2009 yılında tüm dünyayı etkileyen domuz gribi salgını hakkında konuşan Prof. Dr. Sönmezoğlu, “Domuz gribi diye adlandırılan grip türü ilk kez 2009 yılında salgınla ortaya çıkmıştı. Meksika’da başladı 6 ay sonra Türkiye’ye gelmişti. Dünyayı gerçekten kasıp kavurdu. O zamana kadar görülen grip virüslerinden farklıydı ve önce domuz çiftliğinde ortala çıktığı ve sonra insanlara geçiş özelliği gösterdiği için domuz gribi denmişti. Ağır geçirildi ve birçok kişi öldü. Genellikle bu tip pandemilerden 10 yıl sonra yepyeni bir virüs ile salgınlar başlar. Belki pandemi olmaz ama salgın boyutuna ulaşır her zaman. O nedenle biz bu sene biraz daha önem veriyoruz. Bu yıl yeni bir virüs gelecek ve insanların bağışıklığının olmadığı bir virüs ile karşılaşıp yine salgın boyutunu aşabileceğine dair bir beklentimiz var.”
Aşı karşıtlığının tüm toplumu zayıflattığını belirten Prof. Dr. Meral Sönmezoğlu, bunun sadece aşı olmayan kişileri değil tüm toplumu etkilediğini belirtti ve “Birkaç kişinin aşı olması arkasında 100, 200 kişiye de koruyor. Kimse aşılanmazsa bariyerler kalkıyor ve herkes duyarlı hale geliyor. O nedenle aşıyı yani elimizdeki en büyük silahı kullanmamız lazım” dedi. Yeditepe Üniversitesi Hastanesi Enfeksiyon Hastalıkları ve Klinik Mikrobiyoloji Uzmanı Prof. Dr. Sönmezoğlu, ayrıca 2010 yılından sonra grip aşılarının içine domuz gribine karşı da koruyan bir aşı koyulduğunu ve o dönemden itibaren aşı olanların domuz gribine karşı da korunduğunu söyledi.
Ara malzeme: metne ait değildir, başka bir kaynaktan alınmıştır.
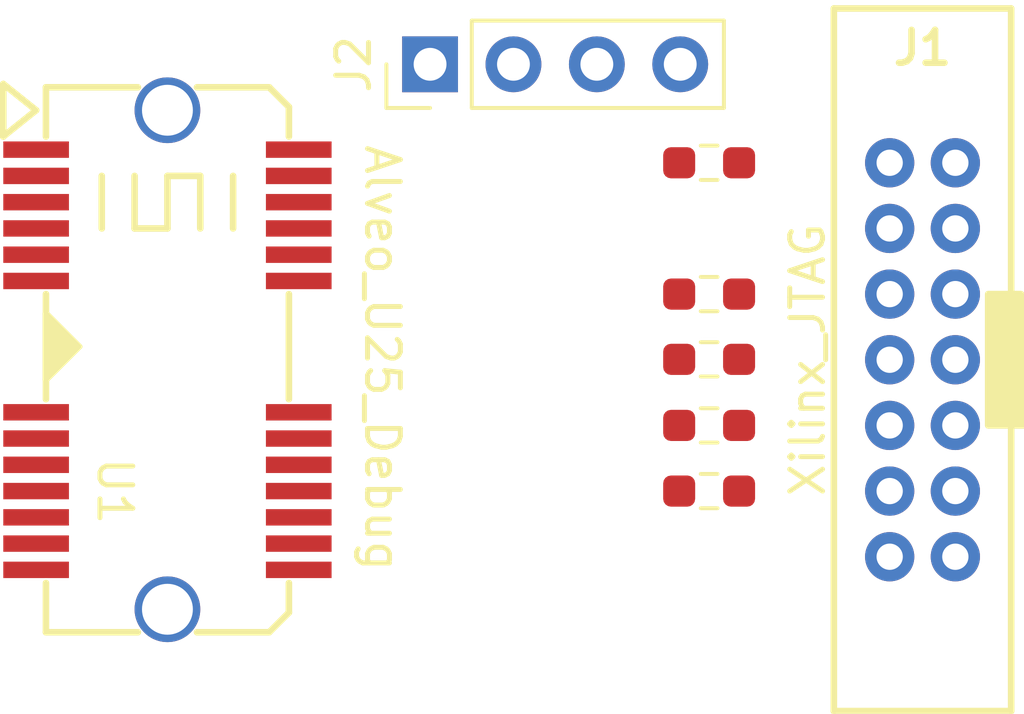
<source format=kicad_pcb>
(kicad_pcb (version 20211014) (generator pcbnew)

  (general
    (thickness 1.6)
  )

  (paper "USLetter")
  (layers
    (0 "F.Cu" signal)
    (31 "B.Cu" signal)
    (32 "B.Adhes" user "B.Adhesive")
    (33 "F.Adhes" user "F.Adhesive")
    (34 "B.Paste" user)
    (35 "F.Paste" user)
    (36 "B.SilkS" user "B.Silkscreen")
    (37 "F.SilkS" user "F.Silkscreen")
    (38 "B.Mask" user)
    (39 "F.Mask" user)
    (40 "Dwgs.User" user "User.Drawings")
    (41 "Cmts.User" user "User.Comments")
    (42 "Eco1.User" user "User.Eco1")
    (43 "Eco2.User" user "User.Eco2")
    (44 "Edge.Cuts" user)
    (45 "Margin" user)
    (46 "B.CrtYd" user "B.Courtyard")
    (47 "F.CrtYd" user "F.Courtyard")
    (48 "B.Fab" user)
    (49 "F.Fab" user)
    (50 "User.1" user)
    (51 "User.2" user)
    (52 "User.3" user)
    (53 "User.4" user)
    (54 "User.5" user)
    (55 "User.6" user)
    (56 "User.7" user)
    (57 "User.8" user)
    (58 "User.9" user)
  )

  (setup
    (pad_to_mask_clearance 0)
    (pcbplotparams
      (layerselection 0x00010fc_ffffffff)
      (disableapertmacros false)
      (usegerberextensions false)
      (usegerberattributes true)
      (usegerberadvancedattributes true)
      (creategerberjobfile true)
      (svguseinch false)
      (svgprecision 6)
      (excludeedgelayer true)
      (plotframeref false)
      (viasonmask false)
      (mode 1)
      (useauxorigin false)
      (hpglpennumber 1)
      (hpglpenspeed 20)
      (hpglpendiameter 15.000000)
      (dxfpolygonmode true)
      (dxfimperialunits true)
      (dxfusepcbnewfont true)
      (psnegative false)
      (psa4output false)
      (plotreference true)
      (plotvalue true)
      (plotinvisibletext false)
      (sketchpadsonfab false)
      (subtractmaskfromsilk false)
      (outputformat 1)
      (mirror false)
      (drillshape 1)
      (scaleselection 1)
      (outputdirectory "")
    )
  )

  (net 0 "")
  (net 1 "unconnected-(J1-Pad1)")
  (net 2 "+VREF")
  (net 3 "GND")
  (net 4 "TMS")
  (net 5 "TCK")
  (net 6 "TDO")
  (net 7 "TDI")
  (net 8 "unconnected-(J1-Pad12)")
  (net 9 "HALT")
  (net 10 "TXD")
  (net 11 "RXD")
  (net 12 "unconnected-(U1-PadA2)")
  (net 13 "unconnected-(U1-PadA3)")
  (net 14 "unconnected-(U1-PadA4)")
  (net 15 "unconnected-(U1-PadA5)")
  (net 16 "unconnected-(U1-PadA6)")
  (net 17 "unconnected-(U1-PadA8)")
  (net 18 "unconnected-(U1-PadA9)")
  (net 19 "unconnected-(U1-PadA10)")
  (net 20 "unconnected-(U1-PadA11)")
  (net 21 "unconnected-(U1-PadA12)")
  (net 22 "unconnected-(U1-PadA13)")
  (net 23 "unconnected-(U1-PadB2)")
  (net 24 "unconnected-(U1-PadB3)")
  (net 25 "unconnected-(U1-PadB4)")
  (net 26 "unconnected-(U1-PadB5)")
  (net 27 "unconnected-(U1-PadB6)")
  (net 28 "unconnected-(U1-PadB8)")
  (net 29 "unconnected-(U1-PadB9)")
  (net 30 "unconnected-(U1-PadB10)")
  (net 31 "unconnected-(U1-PadB11)")
  (net 32 "unconnected-(U1-PadB12)")
  (net 33 "unconnected-(U1-PadB13)")

  (footprint "Resistor_SMD:R_0603_1608Metric_Pad0.98x0.95mm_HandSolder" (layer "F.Cu") (at 79 65.9875))

  (footprint "MEC8-113-L-D-RA:MEC8-113-02-L-D-RA1" (layer "F.Cu") (at 62.5 66 -90))

  (footprint "Xilinx_JTAG_Connector:SBH21-NBPN-D07-ST" (layer "F.Cu") (at 85.5 66 90))

  (footprint "Resistor_SMD:R_0603_1608Metric_Pad0.98x0.95mm_HandSolder" (layer "F.Cu") (at 79 70))

  (footprint "Resistor_SMD:R_0603_1608Metric_Pad0.98x0.95mm_HandSolder" (layer "F.Cu") (at 79 64))

  (footprint "Resistor_SMD:R_0603_1608Metric_Pad0.98x0.95mm_HandSolder" (layer "F.Cu") (at 79 60))

  (footprint "Resistor_SMD:R_0603_1608Metric_Pad0.98x0.95mm_HandSolder" (layer "F.Cu") (at 79 68))

  (footprint "Connector_PinHeader_2.54mm:PinHeader_1x04_P2.54mm_Vertical" (layer "F.Cu") (at 70.5 57 90))

)

</source>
Risk gruplarındaki kişilerin grip virüsü nedeniyle daha fazla komplikasyon yaşadığını ve yaşam kaybı riskinin bu gruplarda daha fazla olduğunu belirten Prof. Dr. Meral Sönmezoğlu, risk grubunda ve aşı olması gereken kişileri ise şöyle sıraladı:
– 65 yaş üstü ve hiç rahatsızlığı olmayan
– 65 yaşın altında kronik hastalığı olan
– Steroid kortizon kullanlar
– Kalp hastalığı olanlar
– Böbrek ve akciğer hastalığı olanlar
– Küçük çocuklar, gebeler, uzun süre aspirin kullananlar
– Bakım evlerinde kalanlar
“Hapşıranların dokunduğu yerden de hastalık bulaşıyor”
Grip virüsü taşıyan kişinin 1 metre yakınında bulunmanın ya da dokunduğu yerlere dokunmanın da virüsü yaydığını ifade eden Prof. Dr. Sönmezoğlu sözlerine şöyle devam etti: “İnfluenza virüsü hasta kişiden mutlaka duyarlı kişiye bulaşıyor. Hasta olan kişinin hapşırması ya da konuşurken 1 metre yakınında bulunması ve hapşırdıktan sonra eliyle aldığı solunum sekresyonlarının dokunduğu yerlere duyarlı kişinin de dokunmasıyla bulaşıyor. Burada hijyen çok önemli. Kış aylarında özellikle çocukların ellerini sık yıkaması gerekiyor. Öksüren ve hapşıranların elleriyle ağızlarını kapatmaması gerekiyor. Eğer hiçbir şey bulamıyorsa dirseğine veya eldiveni ile ağzını kapatarak hapşırması çok önemli.”